The film entitled Hunger focuses on the last six weeks of Sands’
life in 1981.
Mr McQueen is best known for his award-winning video about the life of
Buster Keaton which won the Turner Prize in 1999.
Insisting that Hunger will be non-political, he said: “It will be
a film with international contemporary resonance. The body as a site of
political warfare is becoming a more familiar phenomenon.
“It is the final act of desperation, your own body is your last
resource for protest. One uses what one has, rightly or wrongly. The film
will be a meditation on what it is like to die for a cause.”
The filming will take place in the North of Ireland and is co-financed
by Channel 4, which will broadcast the feature on television next year.
The rights to worldwide sales are being sold in Cannes.

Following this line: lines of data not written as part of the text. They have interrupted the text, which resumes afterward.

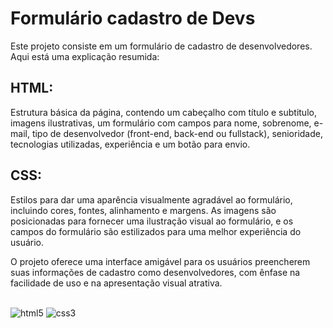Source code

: 
# Formulário cadastro de Devs

Este projeto consiste em um formulário de cadastro de desenvolvedores. Aqui está uma explicação resumida:

## HTML: 
Estrutura básica da página, contendo um cabeçalho com título e subtitulo, imagens ilustrativas, um formulário com campos para nome, sobrenome, e-mail, tipo de desenvolvedor (front-end, back-end ou fullstack), senioridade, tecnologias utilizadas, experiência e um botão para envio.

## CSS: 
Estilos para dar uma aparência visualmente agradável ao formulário, incluindo cores, fontes, alinhamento e margens. As imagens são posicionadas para fornecer uma ilustração visual ao formulário, e os campos do formulário são estilizados para uma melhor experiência do usuário.

O projeto oferece uma interface amigável para os usuários preencherem suas informações de cadastro como desenvolvedores, com ênfase na facilidade de uso e na apresentação visual atrativa.

<div style="display: inline_block"><br/>
<img alt="html5" src="https://img.shields.io/badge/HTML5-E34F26?style=for-the-badge&logo=html5&logoColor=white"/>
<img alt="css3" src="https://img.shields.io/badge/CSS3-1572B6?style=for-the-badge&logo=css3&logoColor=white"/>
</div><br/>

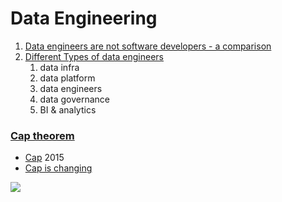 # Data Engineering

1. [Data engineers are not software developers - a comparison](https://betterprogramming.pub/data-engineering-is-not-software-engineering-af81eb8d3949)
2. [Different Types of data engineers](https://medium.com/coriers/different-types-of-data-engineering-teams-6a1056986d3)
   1. data infra
   2. data platform
   3. data engineers
   4. data governance
   5. BI & analytics

### [Cap theorem](https://towardsdatascience.com/cap-theorem-and-distributed-database-management-systems-5c2be977950e)

* [Cap](https://www.confluent.io/blog/turning-the-database-inside-out-with-apache-samza/) 2015
* [Cap is changing](https://www.infoq.com/articles/cap-twelve-years-later-how-the-rules-have-changed/)

![](https://lh6.googleusercontent.com/cDV78UprJnSuEkoqVRRzg9K\_a8YlvYAQlJ\_YDj6CRMqypYp0BwFkHhErzcMtt8h0LWKd4cPk3ftCpRyLTMxLNNxCNJ6nAUZNoEh0umdNzsAdIt0IUMDBJT\_uvdWgD9UxHLpHisiS)
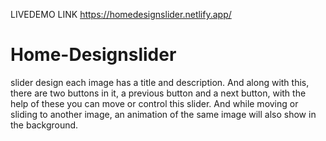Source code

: LIVEDEMO LINK https://homedesignslider.netlify.app/
# Home-Designslider
slider design each image has a title and description. And along with this, there are two buttons in it, a previous button and a next button, with the help of these you can move or control this slider. And while moving or sliding to another image, an animation of the same image will also show in the background.
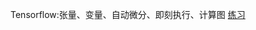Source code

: Tensorflow:张量、变量、自动微分、即刻执行、计算图
[练习](https://github.com/jessie-233/python-exercise/tree/master/BDMI/WEEK9)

Channel 4 commissioning editor for arts Jan Younghusband said: “Steve
McQueen is an exceptional artist and filmmaker whose work in galleries
has transformed our experience of the visual arts.”
In spite of the assertion that it will be non-political, the film is likely
to be divisive and resurrect tensions within the Loyalist community.
Bobby Sands died in the Maze Prison after refusing food for 66 days.
Elected as an MP while incarcerated, his hunger strike was a protest at
the refusal of the British Government’s to grant IRA members political
prisoner status.
He was the first of 10 prisoners to die while on hunger strike.
The campaign galvanised Nationalist politics in the North of Ireland but
also marked the start of an escalation in the IRA’s campaign.